There were just 10 ICU beds available in the county of over 2 million residents as of Saturday.

A hospital official said Monday additional staff members have been given a heads up in recent days about working in the event there is a staff shortage at the San Jose hospital following the coronavirus outbreak .

All health care workers at the facility will have access to weekly testing for the virus, with expedited results for those with symptoms or exposure to someone who tested positive.

The medical center remains open at this time, according to Chavez. Masks are required in all areas of the facility and additional safety precautions prohibiting sharing of food and drinks and gathering in break rooms remain in effect.

“Even as the vaccine is beginning to be provided in our communities, given the prevalence of COVID-19 in the community we are all still vulnerable and it remains critical for everyone to continue using the methods to help protect ourselves and others — especially masks, hand washing, avoiding gatherings, and social distancing,” Chavez said.

Professor of Epidemiology at UC Berkeley Dr. Art Reingold said if the person wearing the costume was COVID positive, the motorized fan would very likely increase risk of exposure to those in the enclosed space.
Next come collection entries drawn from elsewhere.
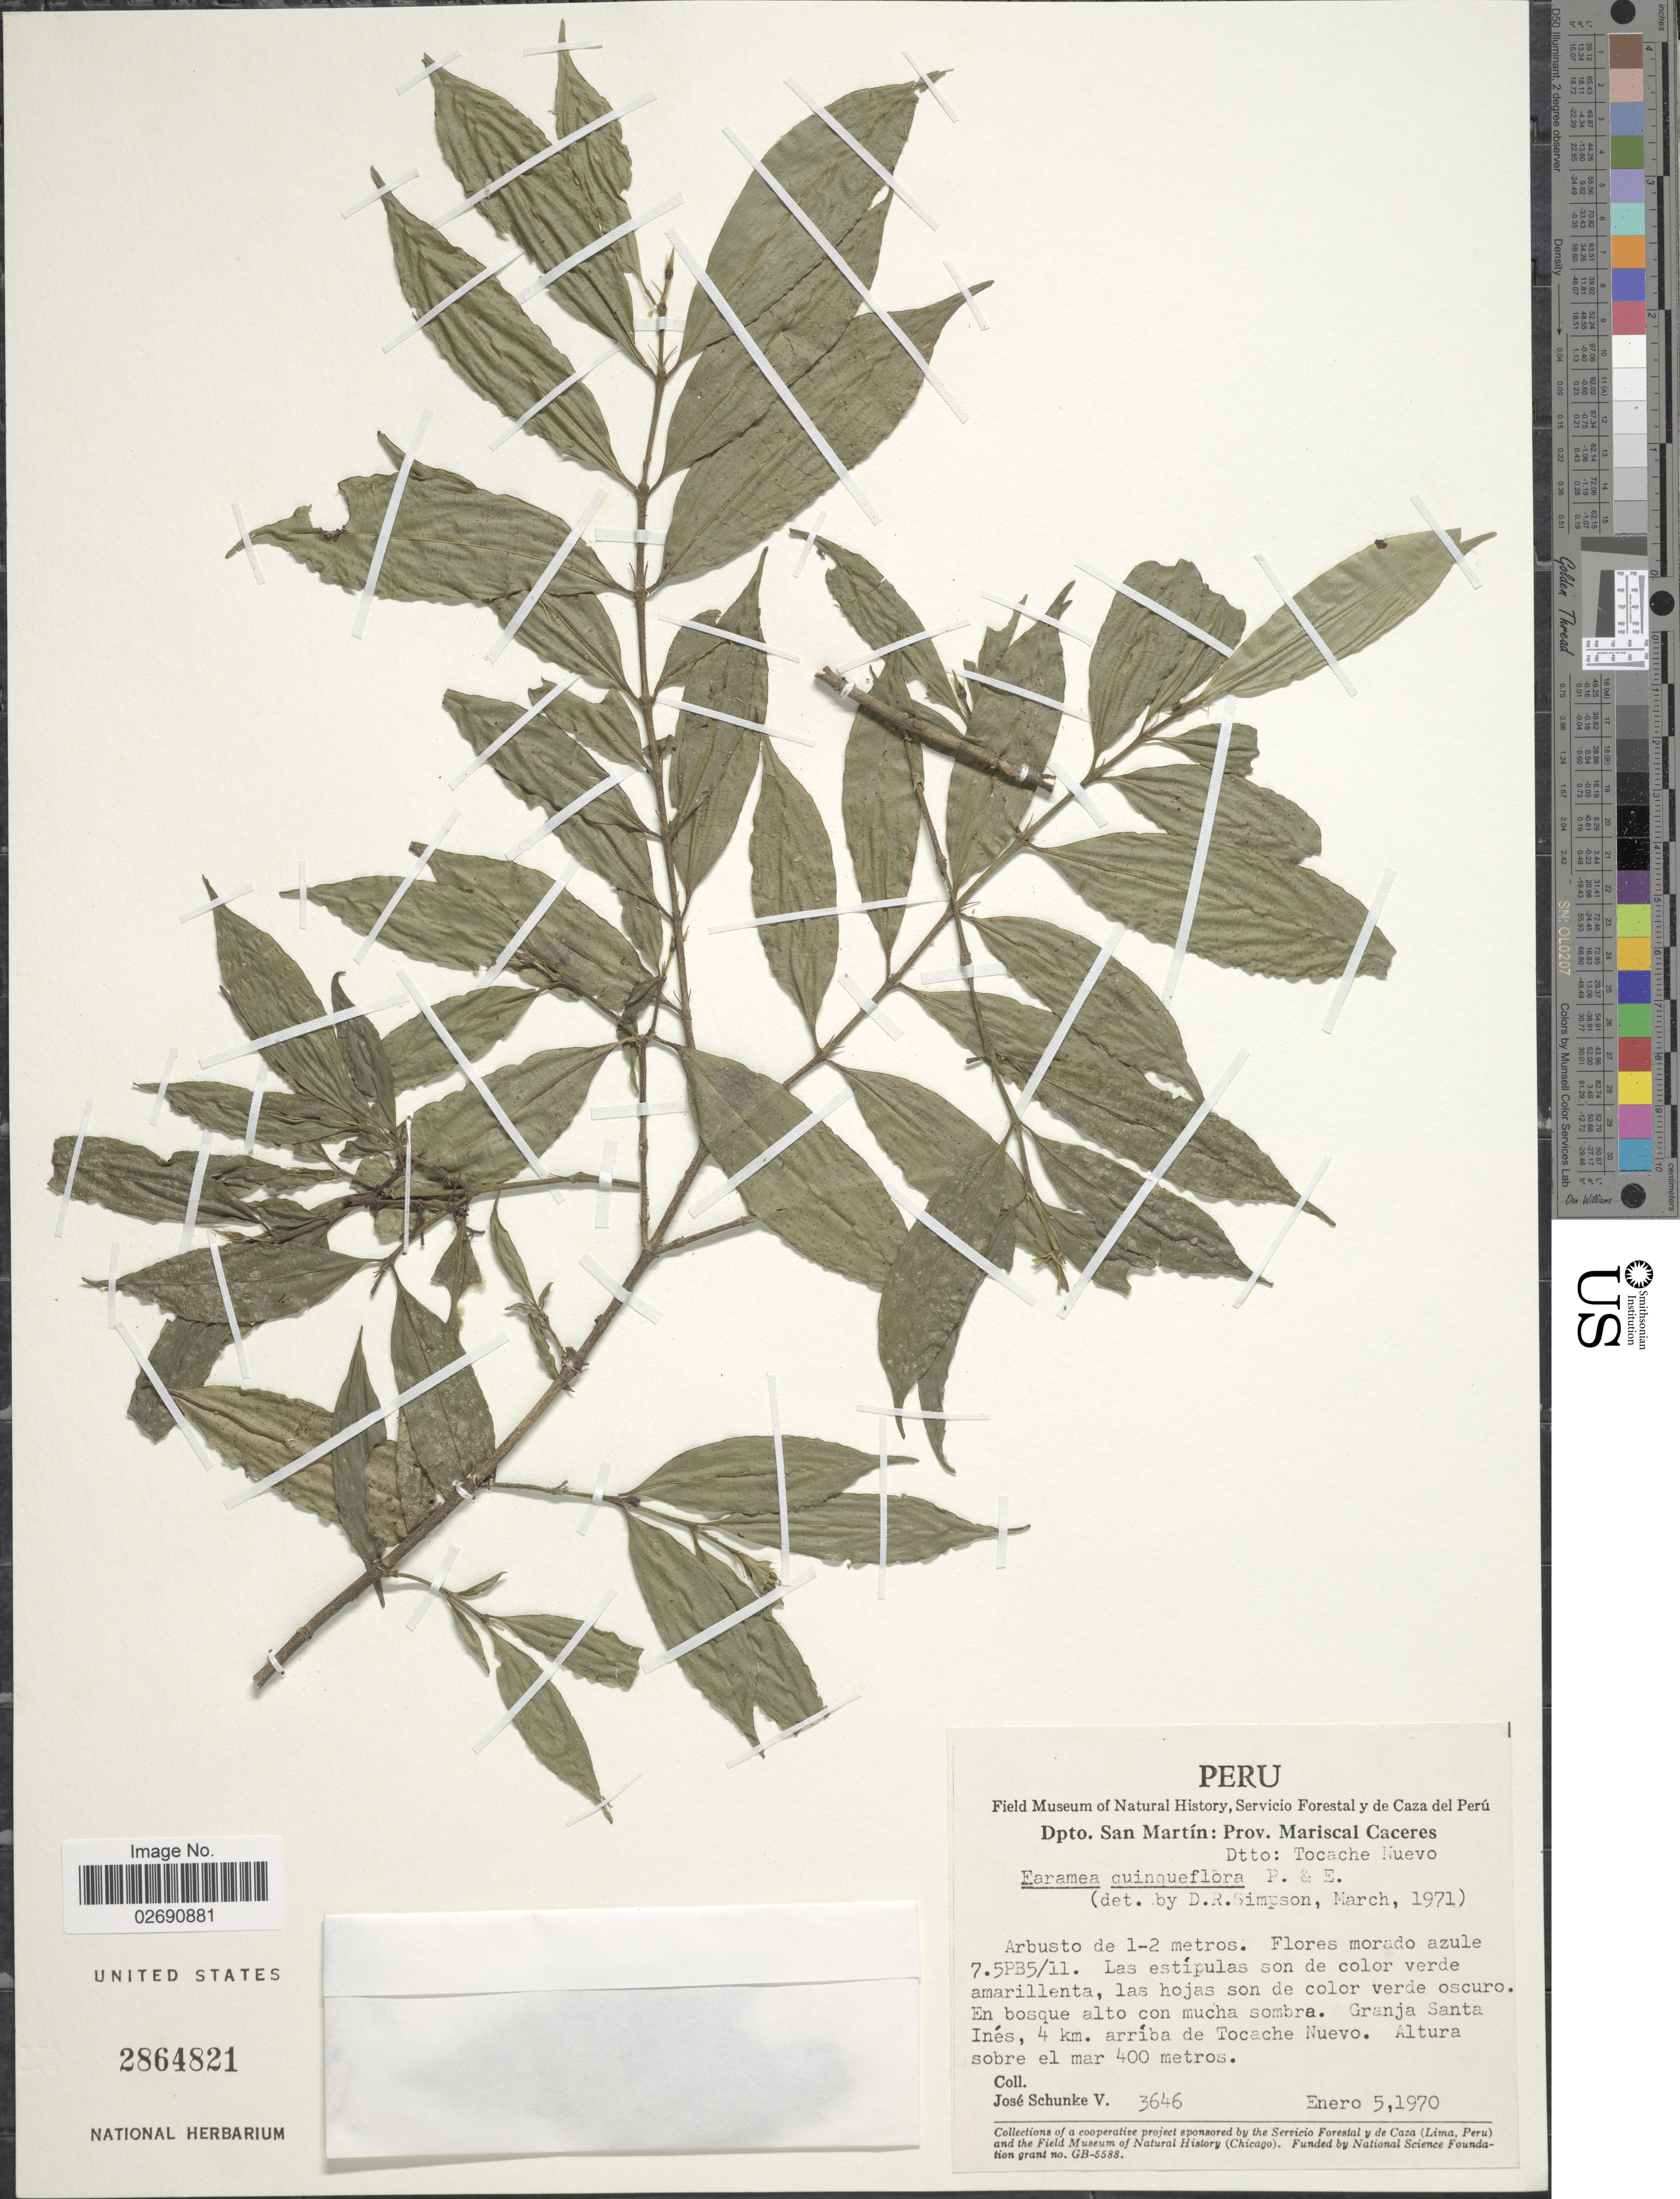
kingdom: Plantae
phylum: Tracheophyta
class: Magnoliopsida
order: Gentianales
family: Rubiaceae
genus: Faramea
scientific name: Faramea quinqueflora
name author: Poepp. & Endl.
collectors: J. Schunke Vigo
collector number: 3646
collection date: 1970-01-05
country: Peru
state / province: San Martín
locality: Prov. Mariscal Caceres. Granja Santa Ines, 4 km. arriba de Tocache Nuevo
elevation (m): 400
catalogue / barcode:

“This obviously is a very unfortunate event,” said Reingold. “If that person coughs or sneezes or talks and puts some virus into the air, that normally might not go very far. But the stream of air created by that pressure system could result in aerosolization, and much wider dissemination of the virus.”

Jorge Escobar, Kaiser member arriving at the south San Jose facility for a coronavirus test on Monday, urged caution and self-reflection upon hearing the news of the outbreak.

“We’re not perfect, you know what I mean? I think that we just gotta use common sense. We gotta be safe, you know what I mean? And think about others. Not be so selfish,” said Escobar.